On Vanderbilt’s campus, the same cycle has played itself out in conversations. There’s a sense of moral disorientation. There’s a manifestation of empathy. There are guesses about the cause of the attack. And then we talk about the Gen Chem test or the upcoming concert.

There’s an emotion that has been deeply underrepresented in the aftermaths of the Newtowns, of the Charlestons, of the Orlandos: anger. We need to be pissed off that our elected leaders have ignored our calls for commonsense gun control, which 85 percent of Americans stand for. We need to be angry that both Bob Corker and Lamar Alexander, Tennessee’s elected Senators, have accepted money from the NRA. We need to be furious that we have to have this conversation again and again, while no other developed democracies in the world do.

Yes, mourn the victims. Send your thoughts out to the families of the injured. Keep Las Vegas on your mind. But, along with that, actually do something. Call your senator. Yell at your congressperson at a town hall. Go to a protest.

But don’t let this one slip through your fingers. Not again.


  1. You put up this piece before we even have the facts of the matter. We don’t know how he got the weapons, if he had help, if he had a motive.
    Automatic weapons have effectively been illegal since 1986.
    In that sense, the guns are already “controlled.”
    How would the government successfully implement additional gun control if it cannot enforce that which it already has?
    Are you proposing a 28th amendment that overrides the 2nd?
    If you are not in favor of a 28th amendment, what other constitutional rights should we take away?
    Ok so let’s say you pass that, which in your mind would cut off future sales.

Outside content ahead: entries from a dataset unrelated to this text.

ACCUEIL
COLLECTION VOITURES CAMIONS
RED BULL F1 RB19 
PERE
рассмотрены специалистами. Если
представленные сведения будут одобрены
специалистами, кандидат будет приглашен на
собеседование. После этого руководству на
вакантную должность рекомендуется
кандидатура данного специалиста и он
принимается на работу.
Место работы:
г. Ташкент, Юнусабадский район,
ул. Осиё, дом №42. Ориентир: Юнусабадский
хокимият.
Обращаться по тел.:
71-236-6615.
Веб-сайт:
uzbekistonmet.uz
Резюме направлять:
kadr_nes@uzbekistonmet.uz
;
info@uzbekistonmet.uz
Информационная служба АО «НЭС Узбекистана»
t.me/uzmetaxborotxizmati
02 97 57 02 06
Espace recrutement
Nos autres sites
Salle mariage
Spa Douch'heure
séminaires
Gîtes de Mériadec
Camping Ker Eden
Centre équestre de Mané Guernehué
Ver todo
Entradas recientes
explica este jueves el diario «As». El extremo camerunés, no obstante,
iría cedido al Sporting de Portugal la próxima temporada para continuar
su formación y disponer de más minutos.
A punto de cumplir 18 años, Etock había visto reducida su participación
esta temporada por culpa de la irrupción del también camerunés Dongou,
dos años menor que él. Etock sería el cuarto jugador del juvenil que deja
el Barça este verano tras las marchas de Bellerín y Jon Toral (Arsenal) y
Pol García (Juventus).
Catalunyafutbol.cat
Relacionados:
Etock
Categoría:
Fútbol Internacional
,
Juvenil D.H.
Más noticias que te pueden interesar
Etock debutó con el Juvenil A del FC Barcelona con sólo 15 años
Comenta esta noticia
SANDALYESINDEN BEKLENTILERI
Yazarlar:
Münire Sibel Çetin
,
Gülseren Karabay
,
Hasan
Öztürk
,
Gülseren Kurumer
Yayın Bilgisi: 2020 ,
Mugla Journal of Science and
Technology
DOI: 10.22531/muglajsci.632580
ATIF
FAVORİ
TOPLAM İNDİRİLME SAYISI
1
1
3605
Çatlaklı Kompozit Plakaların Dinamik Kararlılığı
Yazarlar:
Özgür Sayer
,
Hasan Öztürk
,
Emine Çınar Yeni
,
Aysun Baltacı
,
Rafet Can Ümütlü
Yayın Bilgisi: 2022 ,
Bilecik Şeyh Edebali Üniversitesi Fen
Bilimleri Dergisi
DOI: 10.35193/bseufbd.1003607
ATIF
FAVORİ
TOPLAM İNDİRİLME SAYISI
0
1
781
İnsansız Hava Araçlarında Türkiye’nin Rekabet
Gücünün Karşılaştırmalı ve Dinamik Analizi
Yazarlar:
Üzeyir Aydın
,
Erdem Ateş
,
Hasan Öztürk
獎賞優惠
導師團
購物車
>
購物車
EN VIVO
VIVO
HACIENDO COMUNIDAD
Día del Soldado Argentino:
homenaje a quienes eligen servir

    There are over 100 million guns in the United States, do you propose buying all of those back? How do you propose the government has the right to take these away?
    Will the black market turn itself over?
    Way more people die at the hands of hand guns in Chicago then any assault weapons, should these be taken away?

    I acknowledge that there are real problems with gun violence in the United States, but saying you are “pro gun control” needs to have some more detail. “Yell.” “Protest.” Sure, that’s a good way to make noise, but where is the direction and at what cost are you prepared to restrict the individual’s right to bear arms?
    These are real questions, and it is far to simple to be mad when we are all devastated.